Goal: Turn every line of the items below into a JSON list of strings, with one string per line and any blank lines left out.

Dataset:
·····
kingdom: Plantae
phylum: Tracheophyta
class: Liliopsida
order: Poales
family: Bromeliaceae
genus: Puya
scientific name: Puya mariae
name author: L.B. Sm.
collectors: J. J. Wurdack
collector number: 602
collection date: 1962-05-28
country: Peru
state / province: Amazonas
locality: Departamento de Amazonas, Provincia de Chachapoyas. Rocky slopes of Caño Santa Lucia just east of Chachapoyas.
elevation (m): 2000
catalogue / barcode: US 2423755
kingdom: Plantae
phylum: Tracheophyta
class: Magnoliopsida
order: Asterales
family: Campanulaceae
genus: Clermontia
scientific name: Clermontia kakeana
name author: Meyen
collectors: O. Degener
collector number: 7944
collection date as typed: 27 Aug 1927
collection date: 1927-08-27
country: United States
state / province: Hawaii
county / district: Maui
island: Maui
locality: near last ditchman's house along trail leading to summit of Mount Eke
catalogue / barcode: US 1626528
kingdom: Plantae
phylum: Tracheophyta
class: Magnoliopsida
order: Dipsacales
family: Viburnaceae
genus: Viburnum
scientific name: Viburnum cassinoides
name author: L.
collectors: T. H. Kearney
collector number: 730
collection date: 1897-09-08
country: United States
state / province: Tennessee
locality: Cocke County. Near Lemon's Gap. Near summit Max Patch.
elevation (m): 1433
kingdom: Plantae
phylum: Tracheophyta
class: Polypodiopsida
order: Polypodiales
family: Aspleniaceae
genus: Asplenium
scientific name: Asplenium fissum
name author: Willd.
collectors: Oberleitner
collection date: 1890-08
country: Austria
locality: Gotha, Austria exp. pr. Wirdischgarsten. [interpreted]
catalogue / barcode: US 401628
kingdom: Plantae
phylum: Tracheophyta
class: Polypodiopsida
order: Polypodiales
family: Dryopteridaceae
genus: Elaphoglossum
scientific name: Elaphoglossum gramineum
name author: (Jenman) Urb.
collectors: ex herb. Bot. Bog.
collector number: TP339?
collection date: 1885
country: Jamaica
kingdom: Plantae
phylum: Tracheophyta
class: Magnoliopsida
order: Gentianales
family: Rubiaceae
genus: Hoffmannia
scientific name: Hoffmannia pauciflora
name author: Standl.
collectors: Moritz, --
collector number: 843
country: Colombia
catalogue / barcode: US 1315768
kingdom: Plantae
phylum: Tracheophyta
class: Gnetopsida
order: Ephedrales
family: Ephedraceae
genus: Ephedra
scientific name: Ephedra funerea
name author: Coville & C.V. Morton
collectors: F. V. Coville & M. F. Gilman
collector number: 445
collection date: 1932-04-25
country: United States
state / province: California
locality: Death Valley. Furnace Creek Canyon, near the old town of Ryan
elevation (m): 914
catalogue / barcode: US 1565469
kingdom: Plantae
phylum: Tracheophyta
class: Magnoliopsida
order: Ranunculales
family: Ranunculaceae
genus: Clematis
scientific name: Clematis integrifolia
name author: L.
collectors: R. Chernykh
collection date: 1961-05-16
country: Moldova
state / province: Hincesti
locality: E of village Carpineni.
·····
Written solution:
[
  "kingdom: Plantae",
  "phylum: Tracheophyta",
  "class: Liliopsida",
  "order: Poales",
  "family: Bromeliaceae",
  "genus: Puya",
  "scientific name: Puya mariae",
  "name author: L.B. Sm.",
  "collectors: J. J. Wurdack",
  "collector number: 602",
  "collection date: 1962-05-28",
  "country: Peru",
  "state / province: Amazonas",
  "locality: Departamento de Amazonas, Provincia de Chachapoyas. Rocky slopes of Caño Santa Lucia just east of Chachapoyas.",
  "elevation (m): 2000",
  "catalogue / barcode: US 2423755",
  "kingdom: Plantae",
  "phylum: Tracheophyta",
  "class: Magnoliopsida",
  "order: Asterales",
  "family: Campanulaceae",
  "genus: Clermontia",
  "scientific name: Clermontia kakeana",
  "name author: Meyen",
  "collectors: O. Degener",
  "collector number: 7944",
  "collection date as typed: 27 Aug 1927",
  "collection date: 1927-08-27",
  "country: United States",
  "state / province: Hawaii",
  "county / district: Maui",
  "island: Maui",
  "locality: near last ditchman's house along trail leading to summit of Mount Eke",
  "catalogue / barcode: US 1626528",
  "kingdom: Plantae",
  "phylum: Tracheophyta",
  "class: Magnoliopsida",
  "order: Dipsacales",
  "family: Viburnaceae",
  "genus: Viburnum",
  "scientific name: Viburnum cassinoides",
  "name author: L.",
  "collectors: T. H. Kearney",
  "collector number: 730",
  "collection date: 1897-09-08",
  "country: United States",
  "state / province: Tennessee",
  "locality: Cocke County. Near Lemon's Gap. Near summit Max Patch.",
  "elevation (m): 1433",
  "kingdom: Plantae",
  "phylum: Tracheophyta",
  "class: Polypodiopsida",
  "order: Polypodiales",
  "family: Aspleniaceae",
  "genus: Asplenium",
  "scientific name: Asplenium fissum",
  "name author: Willd.",
  "collectors: Oberleitner",
  "collection date: 1890-08",
  "country: Austria",
  "locality: Gotha, Austria exp. pr. Wirdischgarsten. [interpreted]",
  "catalogue / barcode: US 401628",
  "kingdom: Plantae",
  "phylum: Tracheophyta",
  "class: Polypodiopsida",
  "order: Polypodiales",
  "family: Dryopteridaceae",
  "genus: Elaphoglossum",
  "scientific name: Elaphoglossum gramineum",
  "name author: (Jenman) Urb.",
  "collectors: ex herb. Bot. Bog.",
  "collector number: TP339?",
  "collection date: 1885",
  "country: Jamaica",
  "kingdom: Plantae",
  "phylum: Tracheophyta",
  "class: Magnoliopsida",
  "order: Gentianales",
  "family: Rubiaceae",
  "genus: Hoffmannia",
  "scientific name: Hoffmannia pauciflora",
  "name author: Standl.",
  "collectors: Moritz, --",
  "collector number: 843",
  "country: Colombia",
  "catalogue / barcode: US 1315768",
  "kingdom: Plantae",
  "phylum: Tracheophyta",
  "class: Gnetopsida",
  "order: Ephedrales",
  "family: Ephedraceae",
  "genus: Ephedra",
  "scientific name: Ephedra funerea",
  "name author: Coville & C.V. Morton",
  "collectors: F. V. Coville & M. F. Gilman",
  "collector number: 445",
  "collection date: 1932-04-25",
  "country: United States",
  "state / province: California",
  "locality: Death Valley. Furnace Creek Canyon, near the old town of Ryan",
  "elevation (m): 914",
  "catalogue / barcode: US 1565469",
  "kingdom: Plantae",
  "phylum: Tracheophyta",
  "class: Magnoliopsida",
  "order: Ranunculales",
  "family: Ranunculaceae",
  "genus: Clematis",
  "scientific name: Clematis integrifolia",
  "name author: L.",
  "collectors: R. Chernykh",
  "collection date: 1961-05-16",
  "country: Moldova",
  "state / province: Hincesti",
  "locality: E of village Carpineni."
]